Home advantage should ensure that Egypt are one of the last teams standing this summer, while the presence of Mohamed Salah -- a genuine superstar, and one of the world's finest players -- will help as well.
Salah and the Pharaohs also have a point to prove after their first World Cup since 1990 proved to be a miserable, point-less affair.
They haven't had the luck of the draw this time around, but an organised structure, the experience of Javier Aguirre, and Salah, who heads into a major tournament in full fitness after his injury nightmare 12 months ago, sets them among the favourites.
The Teranga Lions look to be the strongest of the sub-Saharan African contenders.
They were unfortunate to miss out the knockout stages of the World Cup, where they became the first team eliminated on yellow cards accrued, and were largely untroubled through qualification, taking more points than any other team.
Sadio Mane has only embellished his reputation after another fine season at Liverpool -- and a UEFA Champions League winner's medal no less -- while the emergence of Mbaye Diagne gives Senegal a powerful all-round centre-forward who'll offer a greater goal threat than M'Baye Niang.
Defensively, the central triangle of Salif Sane, Kalidou Koulibaly and Idrissa Gueye will be a match for the continent's best attacking units.
There's a lot that's in Morocco's favour as they aim to win the Afcon title for the first time since 1976.
In terms of tactical approach, style and professionalism, few, if any, teams in the continent can match them, and they were unfortunate to fall at the first hurdle at the World Cup, where their intense pressing style and movement won many admirers.

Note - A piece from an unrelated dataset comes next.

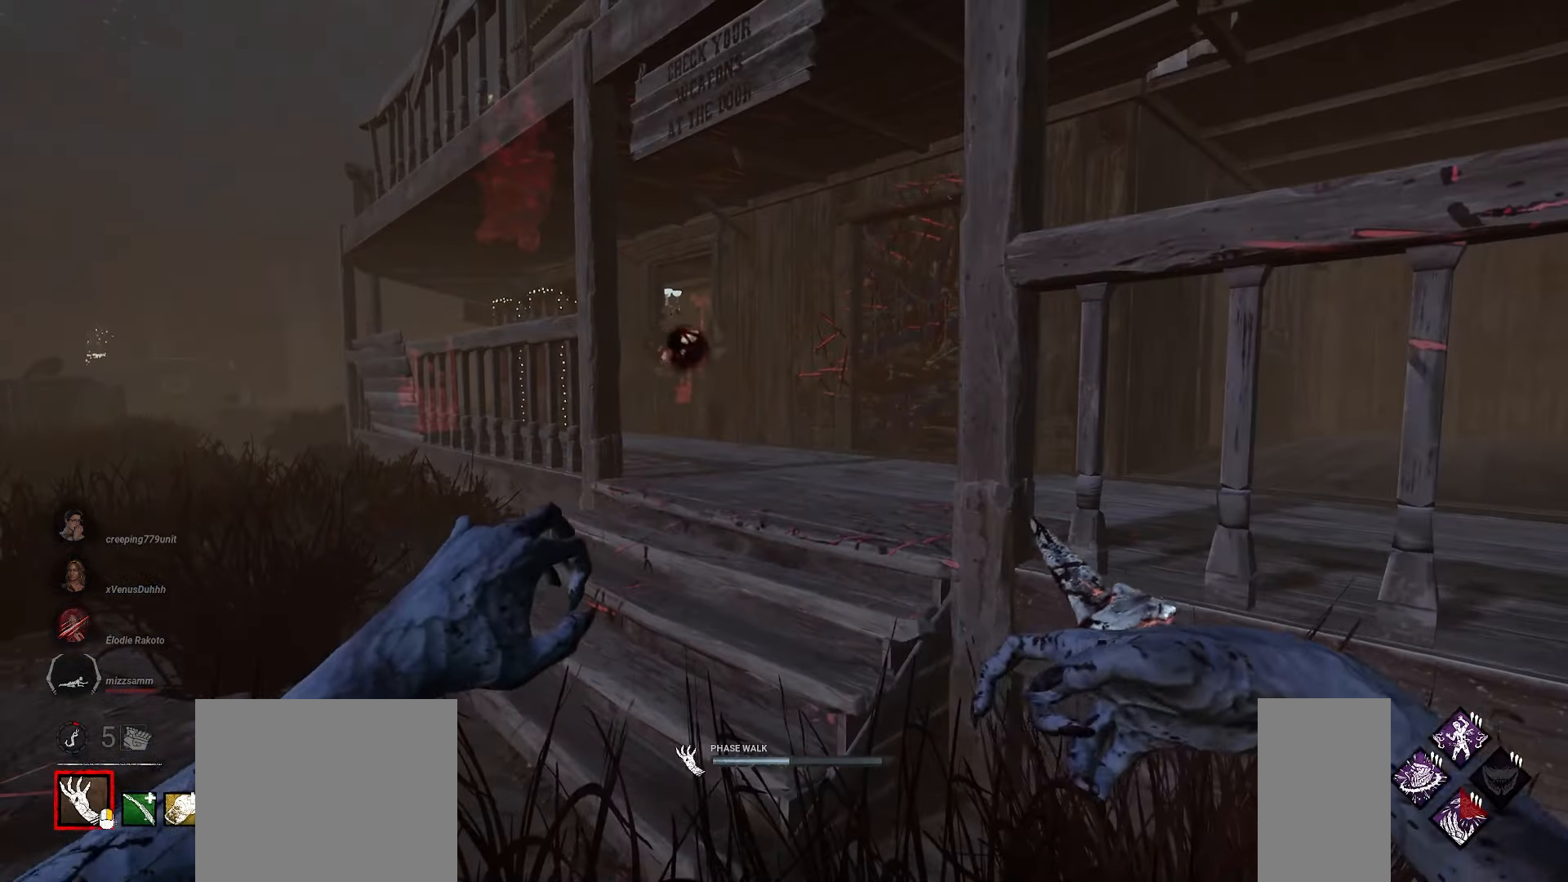
{"keys": ["w"], "mouse": ["right"], "events": []}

In Hakim Ziyech, they have one of the continent's finest players, while Herve Renard is a tournament master -- and the only coach to win the Afcon with two different sides.
They'll enjoy the 'familiar' confines of North Africa, and have improved significantly since a quarterfinal showing in 2015.
However, their opening group is tough, their intensity will be tested in the peak of the Egyptian summer, and recent warm-up defeats by Gambia and Zambia should serve as a reminder that they aren't the complete package just yet.